Mantanani is a remote island northwest of Kota Belud in the South China Sea, off the coast of Sabah, Malaysian Borneo. Recently a group of architecture students visited for an innovative three-week design challenge to build a village centre using recycled and renewable resources. Richard Nelson Sokial reports.
Mantanani, Malaysia. 25 May 2011. What kind of environment would you create if you were stranded on a tropical island with nothing but driftwood and recycled items to build with?
This was the design challenge of the first ever Arkitrek Camp on the idyllic island of Mantanani off the coast of Sabah, Malaysian Borneo. The island is known for its amazing island scenery, turtle-spotting and stellar diving spots to spot the rare dugong.
However, like many islands in this region, Mantanani has seen the adverse effects of human activity; floating garbage and debris from the mainland wash up on its sandy shores and unsustainable fishing practices prevail. The island community - predominantly Muslim people known as the Bajau Ubian - make a meagre living selling fish to Kota Belud’s land-locked townships, and infrastructure facilities on Mantanani are poor.
==========
▸ What this exercise asks
A. Format the listing from the line containing "scientific name: Senecio vulgaris" through the line containing "genus: Anas", both included, as a two-column CSV with the headers "label" and "entry". Give one row per line, with each value in its own quoted field and any line breaks turned into spaces.
B. Continue the article about Mantanani island from where it stops.

▸ Data for the task
==========
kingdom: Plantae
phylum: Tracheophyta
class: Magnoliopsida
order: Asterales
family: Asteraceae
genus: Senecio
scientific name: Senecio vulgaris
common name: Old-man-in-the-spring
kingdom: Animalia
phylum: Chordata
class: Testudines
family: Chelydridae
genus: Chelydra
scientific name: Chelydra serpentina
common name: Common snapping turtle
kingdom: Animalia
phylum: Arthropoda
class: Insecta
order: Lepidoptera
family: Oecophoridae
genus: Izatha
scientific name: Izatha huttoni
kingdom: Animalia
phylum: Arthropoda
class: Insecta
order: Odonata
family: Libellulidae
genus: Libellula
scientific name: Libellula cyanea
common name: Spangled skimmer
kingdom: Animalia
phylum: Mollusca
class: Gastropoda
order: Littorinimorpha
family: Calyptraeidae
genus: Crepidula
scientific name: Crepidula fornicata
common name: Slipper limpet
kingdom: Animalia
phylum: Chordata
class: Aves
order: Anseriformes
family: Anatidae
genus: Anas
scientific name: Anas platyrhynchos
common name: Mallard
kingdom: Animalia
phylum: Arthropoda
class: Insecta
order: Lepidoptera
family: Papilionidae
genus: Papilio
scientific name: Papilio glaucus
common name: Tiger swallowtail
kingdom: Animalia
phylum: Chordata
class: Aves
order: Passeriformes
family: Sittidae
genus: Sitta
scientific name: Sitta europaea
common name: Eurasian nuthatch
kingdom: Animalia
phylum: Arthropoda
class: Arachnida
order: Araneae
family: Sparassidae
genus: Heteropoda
==========
▸ Answers to the exercises
A.
label,entry
"scientific name:","Senecio vulgaris"
"common name:","Old-man-in-the-spring"
"kingdom:","Animalia"
"phylum:","Chordata"
"class:","Testudines"
"family:","Chelydridae"
"genus:","Chelydra"
"scientific name:","Chelydra serpentina"
"common name:","Common snapping turtle"
"kingdom:","Animalia"
"phylum:","Arthropoda"
"class:","Insecta"
"order:","Lepidoptera"
"family:","Oecophoridae"
"genus:","Izatha"
"scientific name:","Izatha huttoni"
"kingdom:","Animalia"
"phylum:","Arthropoda"
"class:","Insecta"
"order:","Odonata"
"family:","Libellulidae"
"genus:","Libellula"
"scientific name:","Libellula cyanea"
"common name:","Spangled skimmer"
"kingdom:","Animalia"
"phylum:","Mollusca"
"class:","Gastropoda"
"order:","Littorinimorpha"
"family:","Calyptraeidae"
"genus:","Crepidula"
"scientific name:","Crepidula fornicata"
"common name:","Slipper limpet"
"kingdom:","Animalia"
"phylum:","Chordata"
"class:","Aves"
"order:","Anseriformes"
"family:","Anatidae"
"genus:","Anas"

B.
With the collaboration of Camp Borneo, a branch of Camps International has established a local campsite on the island. This is where Arkitrek Camp planned to build a learning centre using recycled debris as a showcase of how architecture and sustainable design can be both practical as well as empowering.
Building on Adversity
“The Arkitrek Camp allows students to design and build a project in response to a real brief on a real site”, says Ian Hall, founder of Arkitrek and Arkitrek Camp. “Through the experience of realising a design, we bridge the gap between theory and practice. Even better, the project brief supports environmental conservation and sustainable development objectives”.
The Arkitrek Camp runs for three weeks with young architect participants from as far away as the US, UK and Malaysia. All have a rare opportunity to put their design skills and knowledge into real-life practical application. For many of the participants, this is a dream come true – a modern-day take on island living like Robinson Crusoe.
Hall says participants will not only have to cope with the physical challenges and hardships of living on a tropical island but also learn to live and work together as a group to solve challenges such as manpower, logistics, materials sourcing and selection, and idea development. And all as part of a grand plan to help the local people take control and stewardship of their environment.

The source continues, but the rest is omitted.